##### Exercise input #####
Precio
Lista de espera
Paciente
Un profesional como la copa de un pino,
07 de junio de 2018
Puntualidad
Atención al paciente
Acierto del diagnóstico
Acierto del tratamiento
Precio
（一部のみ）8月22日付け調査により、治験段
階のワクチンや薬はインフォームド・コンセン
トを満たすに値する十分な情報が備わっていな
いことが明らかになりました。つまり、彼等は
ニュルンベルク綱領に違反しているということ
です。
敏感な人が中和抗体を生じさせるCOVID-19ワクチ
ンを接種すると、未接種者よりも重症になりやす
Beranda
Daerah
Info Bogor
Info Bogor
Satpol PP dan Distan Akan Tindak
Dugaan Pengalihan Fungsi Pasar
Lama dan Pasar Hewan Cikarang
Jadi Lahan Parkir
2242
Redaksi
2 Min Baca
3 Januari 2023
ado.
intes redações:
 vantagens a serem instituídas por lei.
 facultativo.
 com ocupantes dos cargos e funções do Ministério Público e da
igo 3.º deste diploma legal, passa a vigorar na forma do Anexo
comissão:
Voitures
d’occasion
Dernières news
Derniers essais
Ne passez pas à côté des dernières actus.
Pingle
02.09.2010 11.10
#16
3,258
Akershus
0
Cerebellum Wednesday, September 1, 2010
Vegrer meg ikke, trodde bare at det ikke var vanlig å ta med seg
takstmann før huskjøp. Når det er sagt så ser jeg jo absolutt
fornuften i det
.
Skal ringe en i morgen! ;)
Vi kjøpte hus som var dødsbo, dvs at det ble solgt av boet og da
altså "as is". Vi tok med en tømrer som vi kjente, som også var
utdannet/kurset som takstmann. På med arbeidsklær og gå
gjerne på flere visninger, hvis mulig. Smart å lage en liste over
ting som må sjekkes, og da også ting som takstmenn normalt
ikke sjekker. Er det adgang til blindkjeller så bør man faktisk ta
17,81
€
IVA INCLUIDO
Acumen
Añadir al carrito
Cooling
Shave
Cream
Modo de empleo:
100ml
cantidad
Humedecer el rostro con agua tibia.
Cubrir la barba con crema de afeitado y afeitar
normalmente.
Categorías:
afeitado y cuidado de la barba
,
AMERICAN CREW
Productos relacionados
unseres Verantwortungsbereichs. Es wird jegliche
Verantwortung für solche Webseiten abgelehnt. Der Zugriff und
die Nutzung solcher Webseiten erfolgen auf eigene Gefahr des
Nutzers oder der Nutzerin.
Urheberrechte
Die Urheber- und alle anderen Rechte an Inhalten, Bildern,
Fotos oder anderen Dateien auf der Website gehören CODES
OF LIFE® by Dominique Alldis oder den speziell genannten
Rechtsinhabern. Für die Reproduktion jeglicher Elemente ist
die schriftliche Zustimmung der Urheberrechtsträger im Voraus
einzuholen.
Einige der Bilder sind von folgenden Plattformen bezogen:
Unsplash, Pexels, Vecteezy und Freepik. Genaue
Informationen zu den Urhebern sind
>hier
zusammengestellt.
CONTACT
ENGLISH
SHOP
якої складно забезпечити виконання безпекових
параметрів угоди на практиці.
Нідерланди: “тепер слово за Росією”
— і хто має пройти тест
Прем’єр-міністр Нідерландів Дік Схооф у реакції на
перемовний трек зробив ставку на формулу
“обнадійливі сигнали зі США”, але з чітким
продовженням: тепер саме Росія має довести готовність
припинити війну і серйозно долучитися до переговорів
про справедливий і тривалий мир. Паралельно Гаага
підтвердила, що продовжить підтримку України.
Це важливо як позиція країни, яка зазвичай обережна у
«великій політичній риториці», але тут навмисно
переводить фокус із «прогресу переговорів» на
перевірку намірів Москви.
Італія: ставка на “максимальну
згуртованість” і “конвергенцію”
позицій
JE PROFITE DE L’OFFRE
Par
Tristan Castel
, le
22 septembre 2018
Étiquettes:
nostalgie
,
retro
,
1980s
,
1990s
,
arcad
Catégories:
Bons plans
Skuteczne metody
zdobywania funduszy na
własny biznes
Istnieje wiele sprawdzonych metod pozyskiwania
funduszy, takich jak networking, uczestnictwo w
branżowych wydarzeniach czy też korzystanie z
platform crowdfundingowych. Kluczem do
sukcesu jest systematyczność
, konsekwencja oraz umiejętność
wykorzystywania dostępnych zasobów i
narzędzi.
#####
Prompt →
What is needed is an exact copy of every entry above.

Exercise answer →
Precio
Lista de espera
Paciente
Un profesional como la copa de un pino,
07 de junio de 2018
Puntualidad
Atención al paciente
Acierto del diagnóstico
Acierto del tratamiento
Precio
（一部のみ）8月22日付け調査により、治験段
階のワクチンや薬はインフォームド・コンセン
トを満たすに値する十分な情報が備わっていな
いことが明らかになりました。つまり、彼等は
ニュルンベルク綱領に違反しているということ
です。
敏感な人が中和抗体を生じさせるCOVID-19ワクチ
ンを接種すると、未接種者よりも重症になりやす
Beranda
Daerah
Info Bogor
Info Bogor
Satpol PP dan Distan Akan Tindak
Dugaan Pengalihan Fungsi Pasar
Lama dan Pasar Hewan Cikarang
Jadi Lahan Parkir
2242
Redaksi
2 Min Baca
3 Januari 2023
ado.
intes redações:
 vantagens a serem instituídas por lei.
 facultativo.
 com ocupantes dos cargos e funções do Ministério Público e da
igo 3.º deste diploma legal, passa a vigorar na forma do Anexo
comissão:
Voitures
d’occasion
Dernières news
Derniers essais
Ne passez pas à côté des dernières actus.
Pingle
02.09.2010 11.10
#16
3,258
Akershus
0
Cerebellum Wednesday, September 1, 2010
Vegrer meg ikke, trodde bare at det ikke var vanlig å ta med seg
takstmann før huskjøp. Når det er sagt så ser jeg jo absolutt
fornuften i det
.
Skal ringe en i morgen! ;)
Vi kjøpte hus som var dødsbo, dvs at det ble solgt av boet og da
altså "as is". Vi tok med en tømrer som vi kjente, som også var
utdannet/kurset som takstmann. På med arbeidsklær og gå
gjerne på flere visninger, hvis mulig. Smart å lage en liste over
ting som må sjekkes, og da også ting som takstmenn normalt
ikke sjekker. Er det adgang til blindkjeller så bør man faktisk ta
17,81
€
IVA INCLUIDO
Acumen
Añadir al carrito
Cooling
Shave
Cream
Modo de empleo:
100ml
cantidad
Humedecer el rostro con agua tibia.
Cubrir la barba con crema de afeitado y afeitar
normalmente.
Categorías:
afeitado y cuidado de la barba
,
AMERICAN CREW
Productos relacionados
unseres Verantwortungsbereichs. Es wird jegliche
Verantwortung für solche Webseiten abgelehnt. Der Zugriff und
die Nutzung solcher Webseiten erfolgen auf eigene Gefahr des
Nutzers oder der Nutzerin.
Urheberrechte
Die Urheber- und alle anderen Rechte an Inhalten, Bildern,
Fotos oder anderen Dateien auf der Website gehören CODES
OF LIFE® by Dominique Alldis oder den speziell genannten
Rechtsinhabern. Für die Reproduktion jeglicher Elemente ist
die schriftliche Zustimmung der Urheberrechtsträger im Voraus
einzuholen.
Einige der Bilder sind von folgenden Plattformen bezogen:
Unsplash, Pexels, Vecteezy und Freepik. Genaue
Informationen zu den Urhebern sind
>hier
zusammengestellt.
CONTACT
ENGLISH
SHOP
якої складно забезпечити виконання безпекових
параметрів угоди на практиці.
Нідерланди: “тепер слово за Росією”
— і хто має пройти тест
Прем’єр-міністр Нідерландів Дік Схооф у реакції на
перемовний трек зробив ставку на формулу
“обнадійливі сигнали зі США”, але з чітким
продовженням: тепер саме Росія має довести готовність
припинити війну і серйозно долучитися до переговорів
про справедливий і тривалий мир. Паралельно Гаага
підтвердила, що продовжить підтримку України.
Це важливо як позиція країни, яка зазвичай обережна у
«великій політичній риториці», але тут навмисно
переводить фокус із «прогресу переговорів» на
перевірку намірів Москви.
Італія: ставка на “максимальну
згуртованість” і “конвергенцію”
позицій
JE PROFITE DE L’OFFRE
Par
Tristan Castel
, le
22 septembre 2018
Étiquettes:
nostalgie
,
retro
,
1980s
,
1990s
,
arcad
Catégories:
Bons plans
Skuteczne metody
zdobywania funduszy na
własny biznes
Istnieje wiele sprawdzonych metod pozyskiwania
funduszy, takich jak networking, uczestnictwo w
branżowych wydarzeniach czy też korzystanie z
platform crowdfundingowych. Kluczem do
sukcesu jest systematyczność
, konsekwencja oraz umiejętność
wykorzystywania dostępnych zasobów i
narzędzi.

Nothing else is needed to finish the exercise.